Pièce maitresse indispensable de Twin Peaks, la série. Sheryl Lee se donne corps et ame dans le rôle de sa vie et dans un personnage tellement iconique. Un des plus grands films de Lynch et des années 90. Tout est absolument culte dans ce film qui influence encore aujourd'hui les Garland et compagnie qui l'ont dépouillé sans vergogne.

Brosdabid
19/06/2022 à 20:19

Plus grand film d années 90
Plus mal aimé
Vu au ciné à la sortie dans une station balnéaire, ouah le choc
Ça m a vraiment fait flipper

Tonton
18/06/2022 à 19:19

Mon film préféré depuis sa sortie au cinéma. Plus encore que la série, et tout comme the return, je suis happé chaque fois. Et la b.o est somptueuse.

Francis Bacon
18/06/2022 à 15:22

Oui bizarre, un peu décousu mais comme bcp des films de Lynch. J'ai jms vu la série (pourtant elle doit vraiment être géniale) mais ça m'a pas empêché d apprécié ce film, de toute façon on peut pas tout comprendre.
Après pour moi c'est pas le meilleur Lynch non plus, Blue Velvet et Sailor et Lula sont au dessus

Kyle Reese
18/06/2022 à 15:09

Vu 2 fois au cinéma. Puis vu et revu encore à une certaine époque mais plus maintenant car trop plombant moralement. Ce film incompris par bcq à sa sortie s’est Lynch à son sommet. C’est l’envers du décor du rêve américain lisse et feutré. C’est le côté dark du monde. « There is dirt under this fingernail Laura »
L ambiance y est unique. Bcq de scènes mémorables de pur frayeur … Bob .., les monstres ne sont pas ceux que l’ont croient. Le mal est en nous, parfois bien caché tout au fond, mais il est aussi palpable dans l’air dans ce film. Rien que dans le grain de la pellicule. Tout dans ce film est passionnant, mystérieux, dramatique, triste si triste.
Laura si belle et radieuse mais aussi si perdue. La quintessence des histoires classique de jolie fille perdue que l’on aimerai sauver et aimer. A l’âge ou je l’ai vu ça a fonctionné à fond.
Bref chef d’œuvre.
Le début de sa grande période sur le thème de la schizophrénie.
Je serais curieux de savoir ce qui l’a fait venir à ce thème dans sa vie.

Benouimdr
18/06/2022 à 14:40

L'un des plus grands films de Lynch.

Qu'est-ce qu'il manque au cinéma !

Mouais Bof...
18/06/2022 à 13:37

Chef d'oeuvre d'une tristesse infinie,où les 2 mondes s'entre-mêlent.

La phrase qui résume cette beauté visuelle est la citation du major Briggs dans la saison 2 de Twin Peaks "j'ai bien peur que l'amour ne suffise pas".
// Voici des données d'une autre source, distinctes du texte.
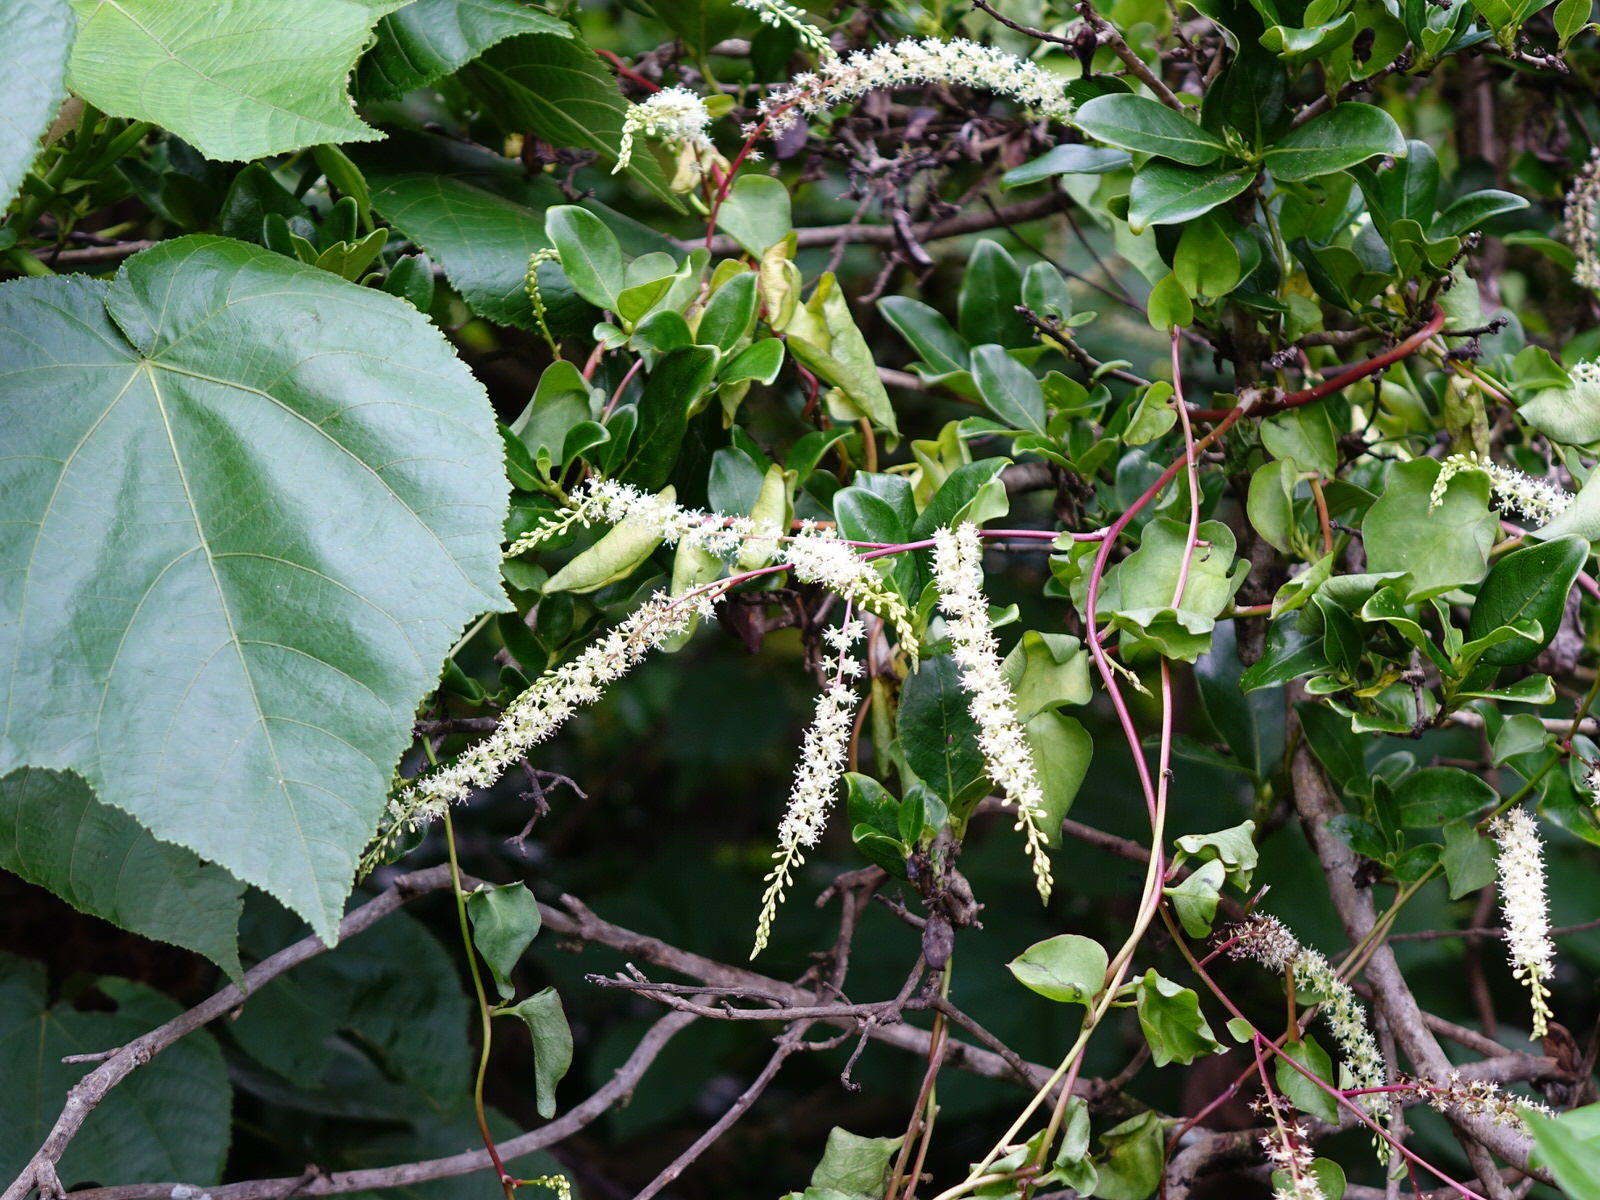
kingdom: Plantae
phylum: Tracheophyta
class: Magnoliopsida
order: Caryophyllales
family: Basellaceae
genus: Anredera
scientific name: Anredera cordifolia
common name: Heartleaf madeiravine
Une véritable peinture d'une jeunesse américaine désemparée et perdue. Sheryl Lee est juste flamboyante .Et pourtant on savait la fin funeste de Laura palmer,et malgré ça l'horreur de Bob et de ses semblables de la loge noire m'ont foutu les jetons à sa sortie. Et cette peur reste toujours aussi intacte et horrifique.

Un film d'horreur qui n'en est pas un,un film d'auteur qui n'en est pas un non plus. Ce film est la porte d'entrée à un David Lynch obsédé par les dopplegangers( les lost highway , mulholland drive viendront confirmé ses thématiques récurrentes).

Et cette fameuse Judy qui nous a traumatisé pendant 25 ans avec le singe tout a la fin jusqu'à que l'on sache tout dans la saison 3.

Twin peaks le feu marche qui marche avec moi,un feu qui malheureusement n'est pas loin de chez nous. Et le Festival de Cannes n'a pas pigé cette oeuvre monumentale à l'époque. Lynch disait de son oeuvre "Twin Peaks fire walk with me ,c'est un histoire d'amour au coeur de l'enfer".